The Stage-Gate process, as used by successful companies like Exxon, 3M, Lego, Corning Glass, and Guinness, is a conceptual and operational model for new product launches that involves gates controlling the process through go/kill decision points and checkpoints for quality control. To succeed in developing and launching new products, businesses need to implement a company-specific approach driven by business objectives and strategies with a well-defined new product strategy at its core. The new product process should focus on quality of execution, prioritization, fast-paced parallel processing, cross-functional teams, customer orientation, and product superiority. However, the process does not necessarily generate good, new ideas. To overcome the limitation of a restricted vision, businesses must develop alternate visions of the future that pose the best and worst possible scenarios for their business. Testing the alternate visions will challenge assumptions, leading to new business approaches and products; customer testing and feedback during development are also crucial in generating great ideas. Without sufficient effort and investment in the front end of product projects, businesses risk launching unsuccessful products at considerable cost.
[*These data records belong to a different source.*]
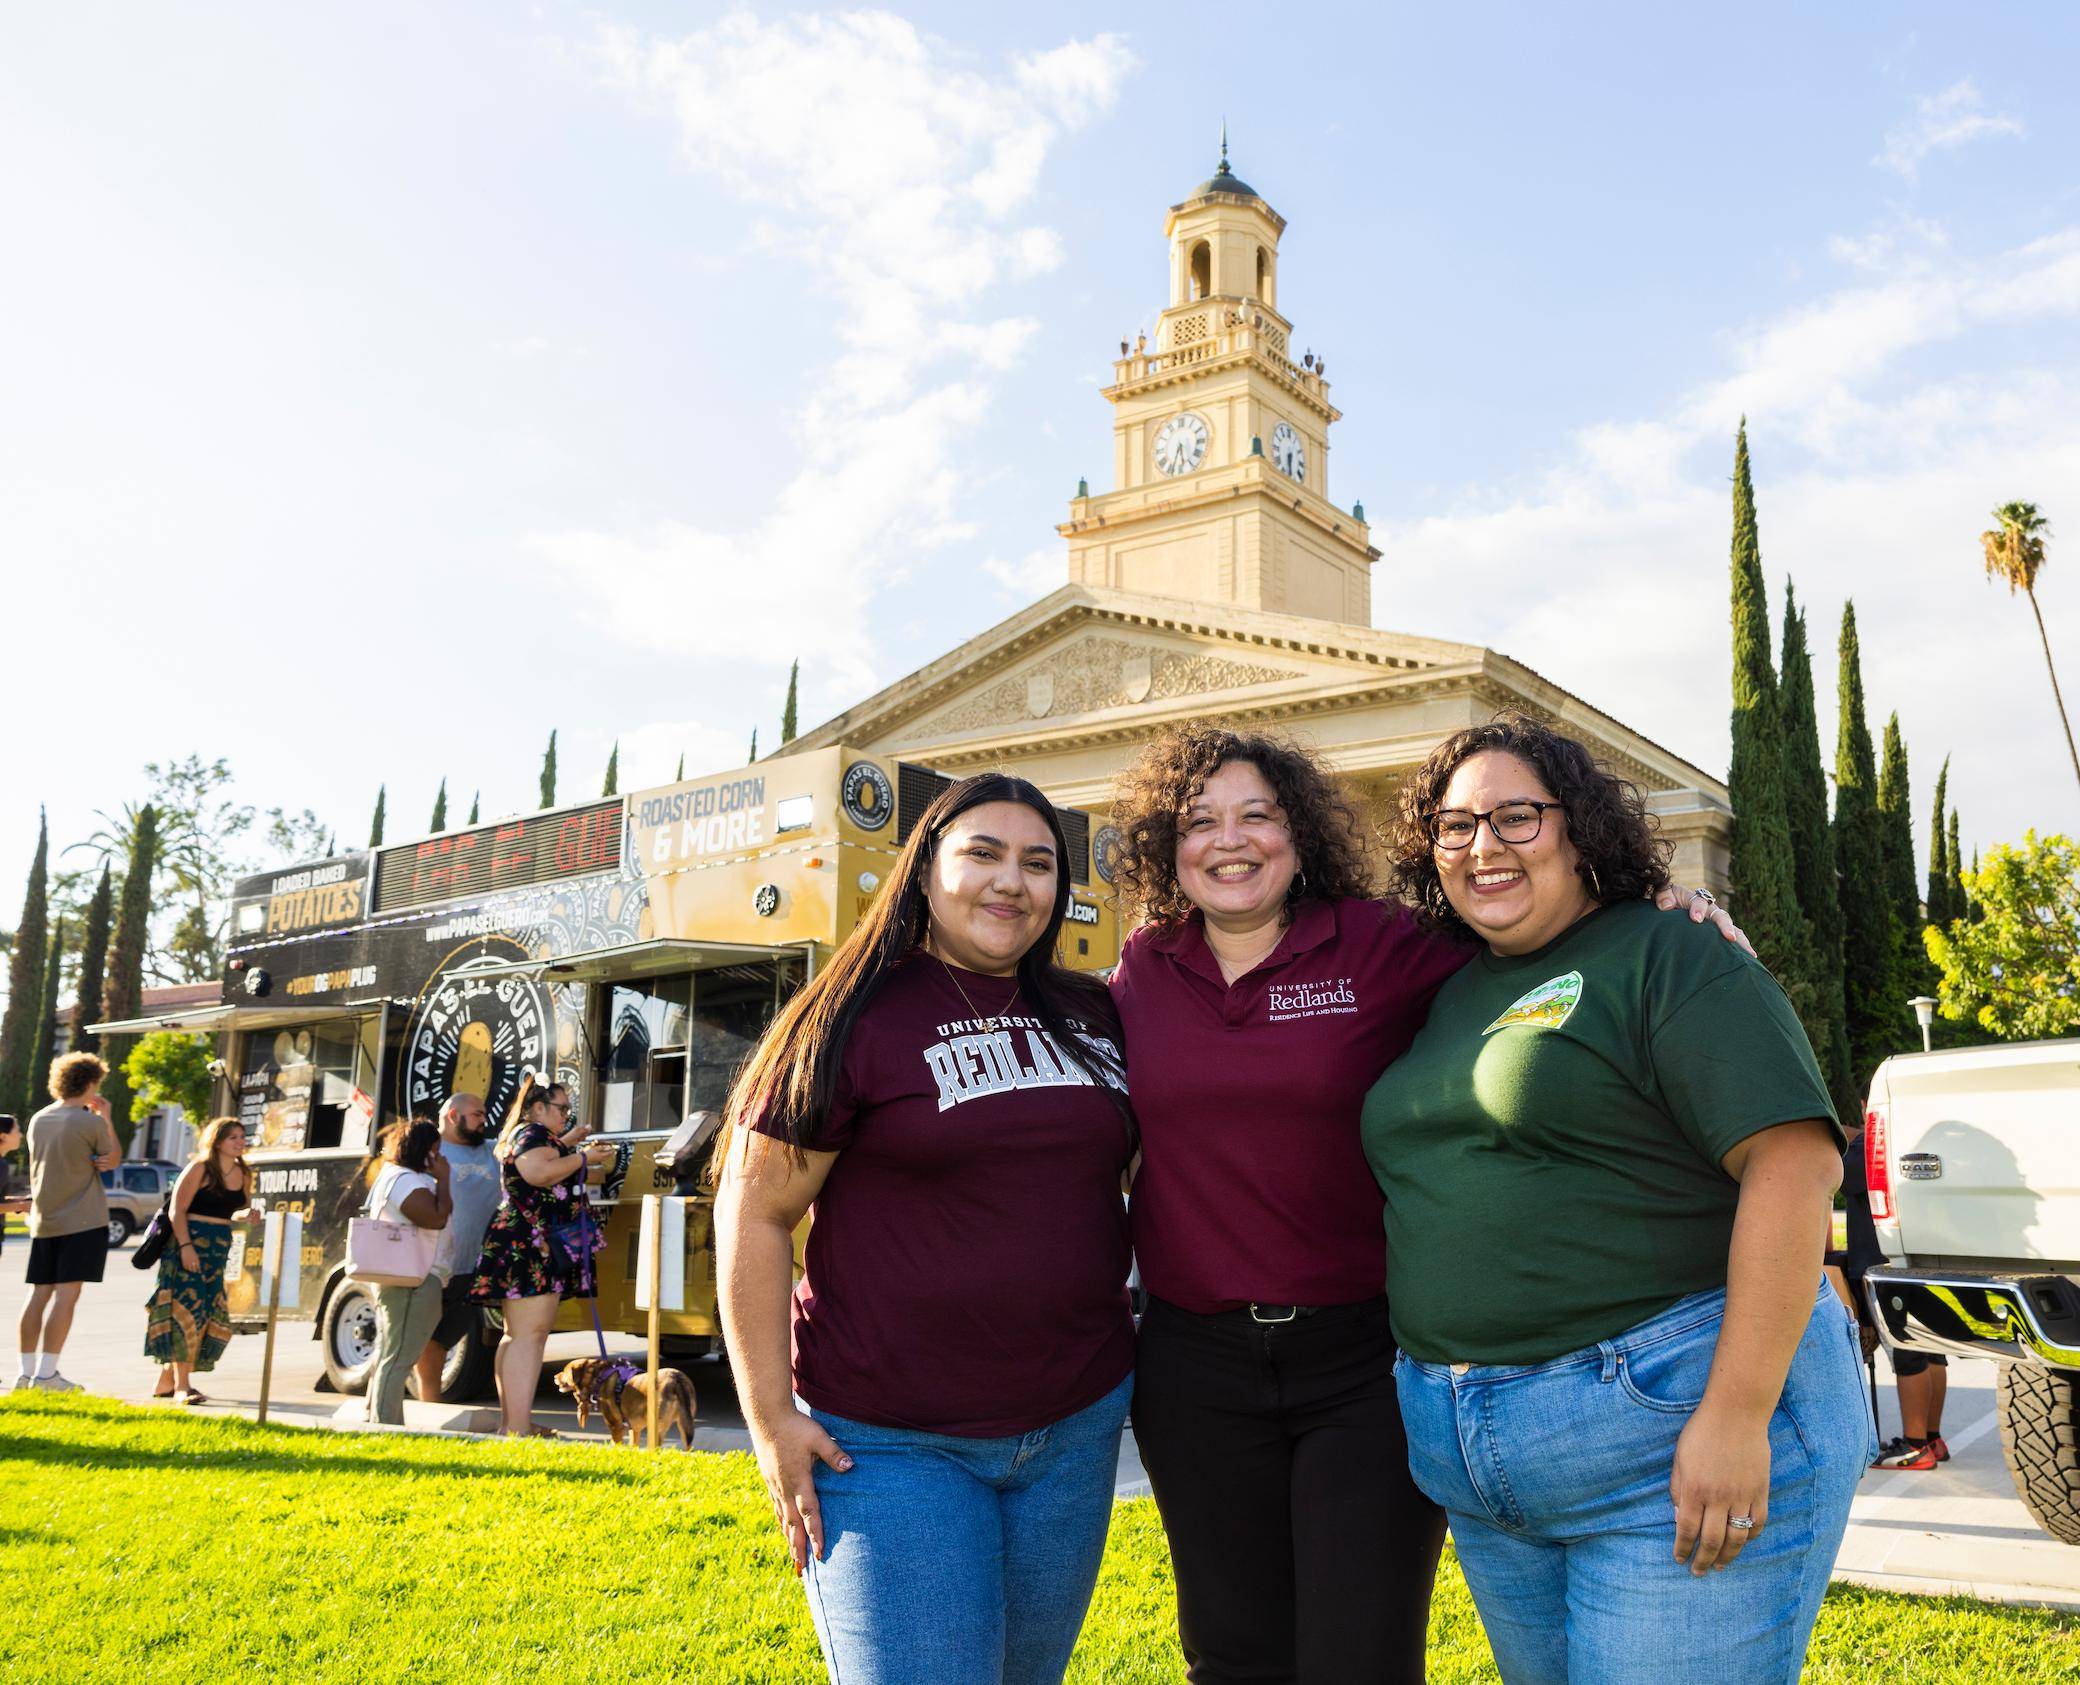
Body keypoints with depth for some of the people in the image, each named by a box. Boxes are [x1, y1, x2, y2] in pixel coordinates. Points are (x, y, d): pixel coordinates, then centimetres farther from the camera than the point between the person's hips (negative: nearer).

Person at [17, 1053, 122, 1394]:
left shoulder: (38, 1120, 7)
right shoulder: (91, 1123, -11)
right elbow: (114, 1160, 3)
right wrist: (105, 1117, 8)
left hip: (44, 1221, 6)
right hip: (83, 1221, -6)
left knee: (39, 1295, 9)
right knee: (66, 1296, -6)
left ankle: (26, 1371, 10)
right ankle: (46, 1373, -8)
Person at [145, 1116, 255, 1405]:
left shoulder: (243, 1174, 11)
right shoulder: (199, 1169, -7)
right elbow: (177, 1210, -11)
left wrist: (245, 1215, -5)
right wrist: (186, 1246, -21)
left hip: (219, 1248, 7)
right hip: (190, 1241, -7)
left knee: (211, 1316, 6)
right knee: (188, 1309, -11)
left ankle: (167, 1380, 18)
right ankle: (181, 1386, -9)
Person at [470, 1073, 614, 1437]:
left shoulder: (523, 1136, 24)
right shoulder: (531, 1133, -8)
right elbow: (538, 1173, -26)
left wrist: (582, 1156, 25)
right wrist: (584, 1157, -15)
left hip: (524, 1252, 12)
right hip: (530, 1247, -12)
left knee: (518, 1335, 13)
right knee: (528, 1335, -16)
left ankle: (512, 1423, 18)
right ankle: (519, 1429, -21)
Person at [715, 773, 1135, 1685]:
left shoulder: (1093, 1016, 7)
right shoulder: (856, 1018, -9)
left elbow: (1138, 1174, 21)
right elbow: (753, 1215, -8)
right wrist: (770, 1419, -11)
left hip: (1078, 1425, 5)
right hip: (892, 1442, -5)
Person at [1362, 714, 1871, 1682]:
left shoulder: (1671, 959, -8)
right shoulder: (1449, 996, 14)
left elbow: (1795, 1164, -17)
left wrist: (1737, 1416, -22)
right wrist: (1433, 1385, 12)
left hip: (1668, 1430, -7)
The Art of Financial Decision-Making in New Product Development

New product development can be a costly venture for businesses, particularly in industries such as pharmaceuticals, communications, and computer services that allocate significant resources towards R&D. To mitigate these expenses, executives must evaluate the financial feasibility of a prospective product throughout its lifecycle using various selection methods. Benefit measurement techniques assess a product’s marketability and integration with corporate strategy, while financial models analyze fiscal variables like discounted cash flow and payback periods. Options theory recognizes that new products are multi-stage investments that require frequent value and risk assessments with each progression. Additionally, portfolio analysis helps prioritize and categorize different projects by maximizing expected profits. The failure to adopt a strong market orientation in product innovation, conduct market assessments, and build customer feedback can lead to disastrous outcomes. While financial decision-making is pivotal, estimates and isolation of each product in calculations can complicate the process. The success of product innovation is critical for future corporate prosperity.